L’enseignant d’histoire et de politique au Cégep de La Pocatière est catégorique : le Trumpisme va survivre au départ de Donald Trump à la présidence des États-Unis. Reste simplement à savoir où le mouvement s’exprimera à l’avenir.
L’insurrection survenue au Capitole le 6 janvier avait de quoi frapper l’imaginaire. Équivalent du Parlement à Québec ou Ottawa, le Capitole est le lieu où s’exerce la démocratie aux États-Unis. « On est entré dans cette institution-là sans aucun respect », s’indigne Éric Ouellet.
L’image du drapeau confédéré porté par un des manifestants dans les couloirs de l’institution a de quoi choquer, ajoute-t-il. Sa symbolique est très forte et controversée pour les Américains. La perception qu’ils en ont diffère grandement s’ils habitent le nord ou le sud du pays.
« Pour le Nord, c’est le drapeau des états confédérés esclavagistes du sud lors de la guerre de Sécession. Pour le Sud, certains y voient plutôt une valeur historique », rappelle-t-il.
Plus d’une semaine après les événements, l’enseignement peine encore à dire si cette insurrection au Capitole représente le début ou la fin de quelque chose aux États-Unis. Il est toutefois convaincu d’une chose, cet événement ne signe pas la fin du mouvement Trumpiste aux États-Unis.
« Le Trumpisme va survivre, mais pas nécessairement au sein du Parti républicain. À la base, le Parti républicain est un parti d’establishment qui respecte les institutions démocratiques du pays. Ça sera difficile pour lui de continuer à garder cette frange radicale du parti après les événements du 6 janvier. »
Une troisième voie pourrait donc faire surface aux États-Unis, pays qui brille pourtant par son bipartisme. Mais dans tous les cas, Éric Ouellet estime que le Parti républicain sera perdant.
« Trump a fait la démonstration que le Trumpisme rallie une partie de l’électorat américain, mais à quel prix ? Les républicains voudront-ils conserver ces votants coûte que coûte, au risque d’être menés par un chef aussi imprévisible que lui ? Ou préféreront-ils retrouver le chemin de la modération en rassemblant davantage, mais au risque de ne pas convaincre pour autant les militants démocrates les plus à droite de joindre ses rangs ? », questionne-t-il.
Rassembler
Où Éric Ouellet n’hésite pas, c’est sur le comment Joe Biden devra exercer son leadership à la suite de son investiture le 20 janvier. Le président devra rassembler un pays divisé, les Américains se définissant trop comme républicain ou démocrate depuis trop longtemps.
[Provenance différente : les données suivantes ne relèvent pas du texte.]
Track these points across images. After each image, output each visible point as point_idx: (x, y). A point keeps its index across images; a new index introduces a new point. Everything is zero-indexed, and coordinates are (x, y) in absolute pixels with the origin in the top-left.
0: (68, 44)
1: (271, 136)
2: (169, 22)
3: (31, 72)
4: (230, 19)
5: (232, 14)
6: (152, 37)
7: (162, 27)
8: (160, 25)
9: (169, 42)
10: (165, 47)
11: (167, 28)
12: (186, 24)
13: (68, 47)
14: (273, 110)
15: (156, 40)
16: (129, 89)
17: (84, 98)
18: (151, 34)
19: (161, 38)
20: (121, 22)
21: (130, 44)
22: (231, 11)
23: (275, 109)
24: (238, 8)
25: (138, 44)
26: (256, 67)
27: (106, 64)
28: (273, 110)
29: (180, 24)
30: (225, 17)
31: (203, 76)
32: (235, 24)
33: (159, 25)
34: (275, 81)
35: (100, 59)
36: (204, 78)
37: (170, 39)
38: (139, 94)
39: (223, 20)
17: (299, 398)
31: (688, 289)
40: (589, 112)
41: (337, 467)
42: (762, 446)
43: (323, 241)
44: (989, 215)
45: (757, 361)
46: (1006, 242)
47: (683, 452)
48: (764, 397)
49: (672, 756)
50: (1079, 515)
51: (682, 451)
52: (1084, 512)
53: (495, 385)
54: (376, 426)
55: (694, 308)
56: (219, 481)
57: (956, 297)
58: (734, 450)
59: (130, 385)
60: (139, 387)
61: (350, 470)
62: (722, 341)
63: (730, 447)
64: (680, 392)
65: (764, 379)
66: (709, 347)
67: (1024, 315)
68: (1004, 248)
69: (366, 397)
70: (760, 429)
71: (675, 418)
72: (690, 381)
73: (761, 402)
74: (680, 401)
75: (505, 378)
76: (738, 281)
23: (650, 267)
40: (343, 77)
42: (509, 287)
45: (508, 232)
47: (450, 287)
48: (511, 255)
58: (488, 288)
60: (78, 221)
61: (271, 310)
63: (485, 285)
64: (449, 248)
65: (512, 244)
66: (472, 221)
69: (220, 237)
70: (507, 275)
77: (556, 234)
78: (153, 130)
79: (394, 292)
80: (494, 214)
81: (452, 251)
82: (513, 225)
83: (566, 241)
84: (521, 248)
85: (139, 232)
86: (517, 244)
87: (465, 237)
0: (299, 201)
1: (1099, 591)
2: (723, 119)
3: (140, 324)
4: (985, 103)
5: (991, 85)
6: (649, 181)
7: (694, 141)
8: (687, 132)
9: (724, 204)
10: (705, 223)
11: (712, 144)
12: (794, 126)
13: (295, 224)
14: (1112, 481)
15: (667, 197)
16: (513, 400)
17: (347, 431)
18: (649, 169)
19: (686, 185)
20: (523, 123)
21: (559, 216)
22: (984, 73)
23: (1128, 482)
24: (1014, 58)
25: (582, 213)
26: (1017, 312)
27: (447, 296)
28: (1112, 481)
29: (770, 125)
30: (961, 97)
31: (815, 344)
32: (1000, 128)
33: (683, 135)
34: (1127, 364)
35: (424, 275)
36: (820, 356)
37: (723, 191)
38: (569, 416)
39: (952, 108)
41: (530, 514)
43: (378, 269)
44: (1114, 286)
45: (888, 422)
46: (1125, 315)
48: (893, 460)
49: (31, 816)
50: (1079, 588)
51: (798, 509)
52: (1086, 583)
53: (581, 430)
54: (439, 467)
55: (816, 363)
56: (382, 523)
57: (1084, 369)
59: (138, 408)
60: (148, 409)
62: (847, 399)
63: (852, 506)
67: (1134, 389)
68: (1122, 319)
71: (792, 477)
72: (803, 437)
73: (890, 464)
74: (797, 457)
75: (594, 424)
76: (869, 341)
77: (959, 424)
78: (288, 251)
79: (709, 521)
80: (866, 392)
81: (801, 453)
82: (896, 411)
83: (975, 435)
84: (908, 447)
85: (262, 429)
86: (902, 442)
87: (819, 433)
« 81 millions de voix sont allées à Joe Biden. 74 millions à Donald Trump. Ces votes sont tout aussi légitimes que ceux adressés au président élu. Il n’y a pas eu de raz-de-marée en faveur de Joe Biden. Sa tâche la plus importante sera de réconcilier un pays déchiré. »
Abandonner les poursuites contre Donald Trump — si le processus de destitution se confirme — serait un pas dans la bonne direction, selon lui. Autrement, le président déchu risque d’être élevé au rang de « martyr » aux yeux de son électorat extrémiste qui a déjà fait la preuve du non-respect de l’establishment et des institutions démocratiques du pays par l’insurrection au Capitole le 6 janvier.
« Il y a un danger de continuer à s’occuper de Donald Trump au-delà du 20 janvier. Un procès en destitution qui traîne et qui a peu de sens une fois que son mandat sera terminé risque de mettre plus d’huile sur le feu qu’autre chose, voire même nuire aux politiques et au gouvernement du nouveau président élu. Il serait préférable de laisser Donald Trump dans l’ombre le plus possible, même si je ne suis pas convaincu qu’il se taise au cours des quatre prochaines années », conclut-il.